--- MATERIAL FOR THIS EXERCISE Enclosed Below ---

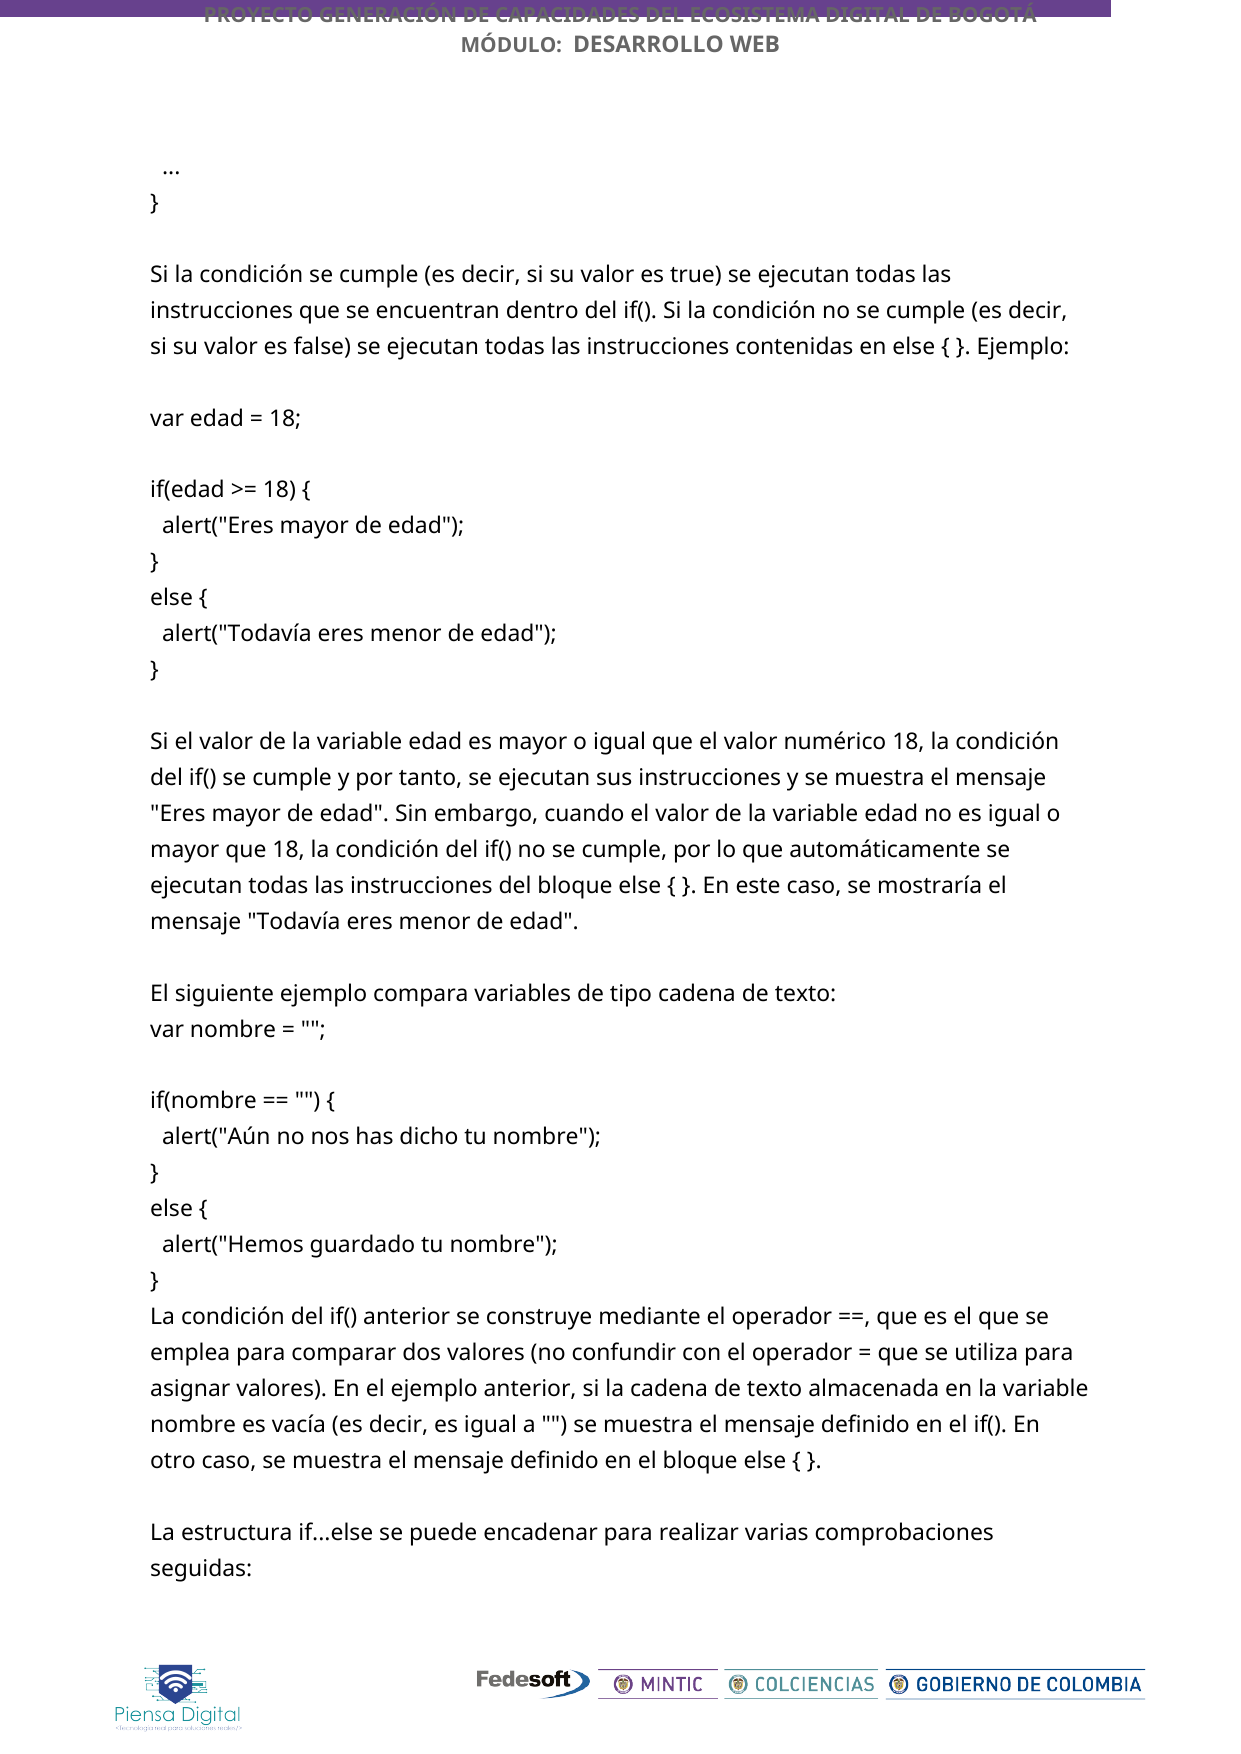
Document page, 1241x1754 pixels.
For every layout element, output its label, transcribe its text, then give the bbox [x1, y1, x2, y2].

text Si el valor de la variable edad es mayor o igual que el valor numérico 18, la condición del if() se cumple y por tanto, se ejecutan sus instrucciones y se muestra el mensaje "Eres mayor de edad". Sin embargo, cuando el valor de la variable edad no es igual o mayor que 18, la condición del if() no se cumple, por lo que automáticamente se ejecutan todas las instrucciones del bloque else { }. En este caso, se mostraría el mensaje "Todavía eres menor de edad". [150, 725, 1090, 936]
picture [650, 10, 656, 17]
text Si la condición se cumple (es decir, si su valor es true) se ejecutan todas las instrucciones que se encuentran dentro del if(). Si la condición no se cumple (es decir, si su valor es false) se ejecutan todas las instrucciones contenidas en else { }. Ejemplo: [150, 258, 1090, 361]
text var edad = 18; if(edad >= 18) { alert("Eres mayor de edad"); } else { alert("Todavía eres menor de edad"); } [150, 402, 1090, 684]
text La estructura if...else se puede encadenar para realizar varias comprobaciones seguidas: [150, 1516, 1090, 1583]
picture [719, 10, 726, 17]
picture [576, 10, 582, 17]
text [150, 150, 1090, 217]
text La condición del if() anterior se construye mediante el operador ==, que es el que se emplea para comparar dos valores (no confundir con el operador = que se utiliza para asignar valores). En el ejemplo anterior, si la cadena de texto almacenada en la variable nombre es vacía (es decir, es igual a "") se muestra el mensaje definido en el if(). En otro caso, se muestra el mensaje definido en el bloque else { }. [150, 1300, 1090, 1475]
picture [104, 1651, 247, 1744]
picture [235, 10, 242, 17]
picture [606, 10, 612, 17]
picture [428, 10, 435, 17]
picture [467, 10, 473, 17]
picture [966, 10, 973, 17]
picture [920, 10, 926, 17]
picture [467, 1651, 1148, 1707]
picture [830, 10, 836, 17]
picture [0, 0, 1111, 17]
text var nombre = ""; if(nombre == "") { alert("Aún no nos has dicho tu nombre"); } else { alert("Hemos guardado tu nombre"); } [150, 1012, 1090, 1295]
picture [998, 10, 1005, 17]
picture [301, 10, 308, 17]
text El siguiente ejemplo compara variables de tipo cadena de texto: [150, 977, 1090, 1008]
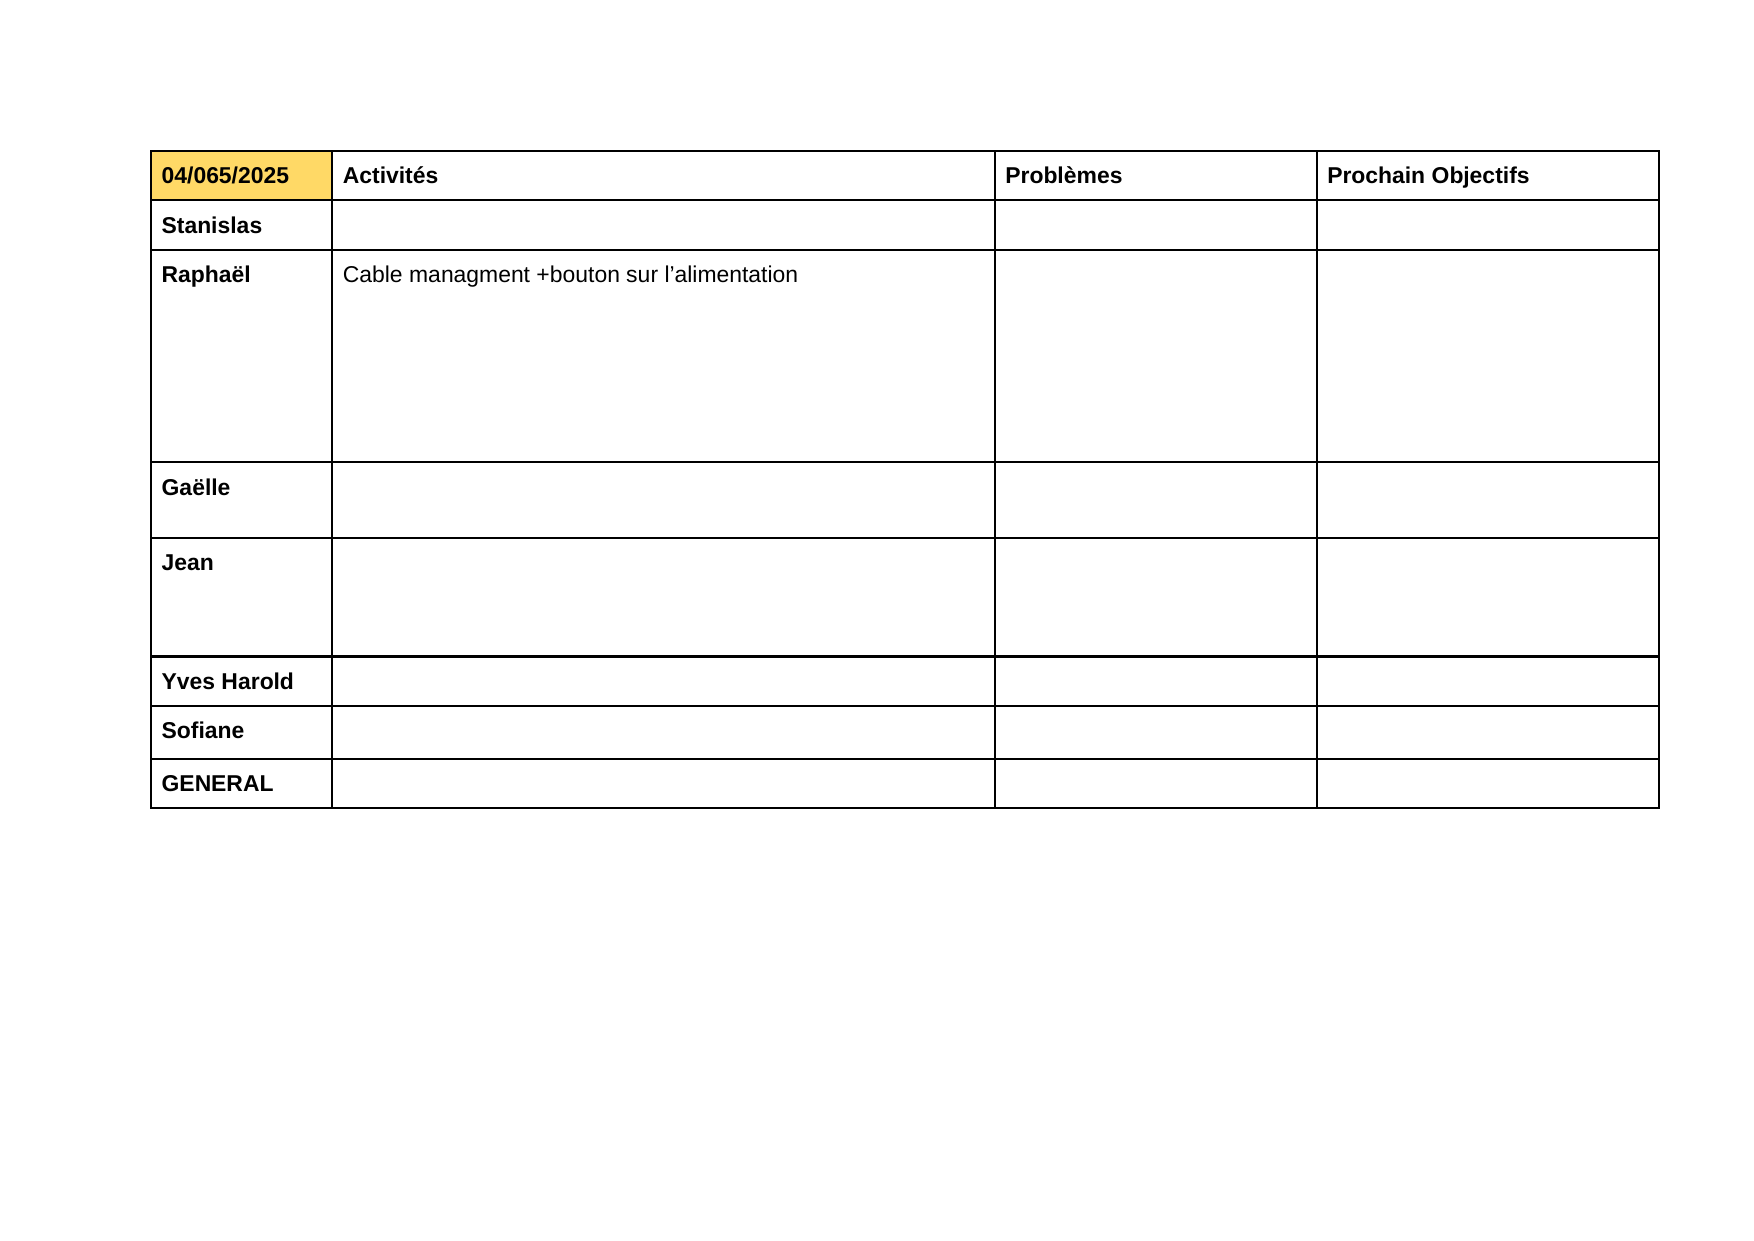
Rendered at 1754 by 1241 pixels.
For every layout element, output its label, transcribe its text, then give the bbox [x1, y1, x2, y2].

table_cell [996, 539, 1316, 655]
table_cell [996, 707, 1316, 758]
table_cell [996, 760, 1316, 807]
table_header Prochain Objectifs [1318, 152, 1658, 199]
table_cell [996, 658, 1316, 705]
table_cell GENERAL [152, 760, 331, 807]
table_cell [333, 201, 994, 248]
table_cell [996, 201, 1316, 248]
table_cell [1318, 539, 1658, 655]
table_cell [996, 463, 1316, 537]
table_cell Raphaël [152, 251, 331, 461]
table_cell [1318, 201, 1658, 248]
table_cell [1318, 760, 1658, 807]
table_header 04/065/2025 [152, 152, 331, 199]
table_cell [333, 658, 994, 705]
table_cell [1318, 658, 1658, 705]
table_cell [996, 251, 1316, 461]
table_header Problèmes [996, 152, 1316, 199]
table_cell [333, 539, 994, 655]
table_cell Cable managment +bouton sur l’alimentation [333, 251, 994, 461]
table_cell Yves Harold [152, 658, 331, 705]
table_cell [333, 463, 994, 537]
table_cell [1318, 463, 1658, 537]
table_cell [1318, 707, 1658, 758]
table_cell [1318, 251, 1658, 461]
table_cell Gaëlle [152, 463, 331, 537]
table_cell Stanislas [152, 201, 331, 248]
table_cell Jean [152, 539, 331, 655]
table_cell Sofiane [152, 707, 331, 758]
table_cell [333, 760, 994, 807]
table_cell [333, 707, 994, 758]
table_header Activités [333, 152, 994, 199]
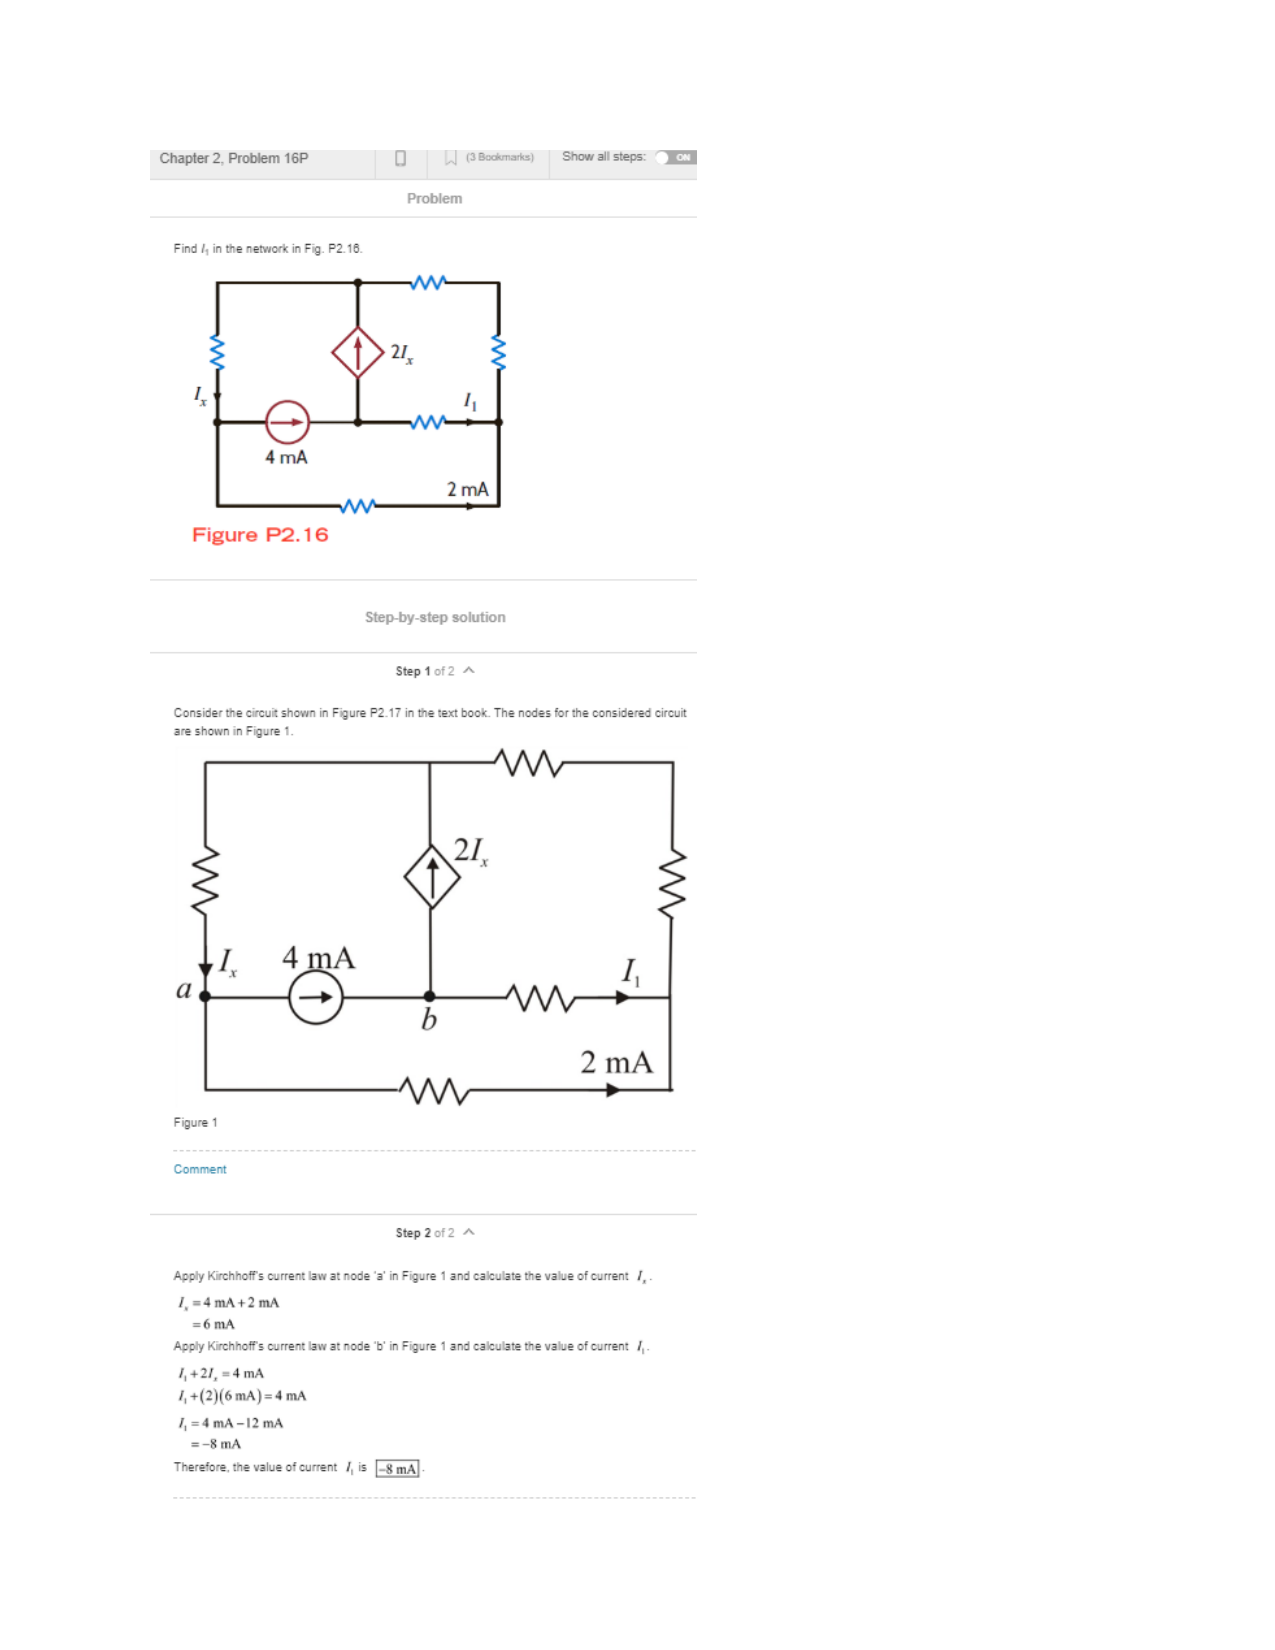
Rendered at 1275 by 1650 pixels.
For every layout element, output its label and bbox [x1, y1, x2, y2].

--- End of Enclosed MATERIAL FOR THIS EXERCISE ---

**EXERCISE OBJECTIVE:**
Find every line in the records that uses the string "cumple", then copy it.

**EXPECTED OUTPUT:**
text Si el valor de la variable edad es mayor o igual que el valor numérico 18, la condición del if() se cumple y por tanto, se ejecutan sus instrucciones y se muestra el mensaje "Eres mayor de edad". Sin embargo, cuando el valor de la variable edad no es igual o mayor que 18, la condición del if() no se cumple, por lo que automáticamente se ejecutan todas las instrucciones del bloque else { }. En este caso, se mostraría el mensaje "Todavía eres menor de edad". [150, 725, 1090, 936]
text Si la condición se cumple (es decir, si su valor es true) se ejecutan todas las instrucciones que se encuentran dentro del if(). Si la condición no se cumple (es decir, si su valor es false) se ejecutan todas las instrucciones contenidas en else { }. Ejemplo: [150, 258, 1090, 361]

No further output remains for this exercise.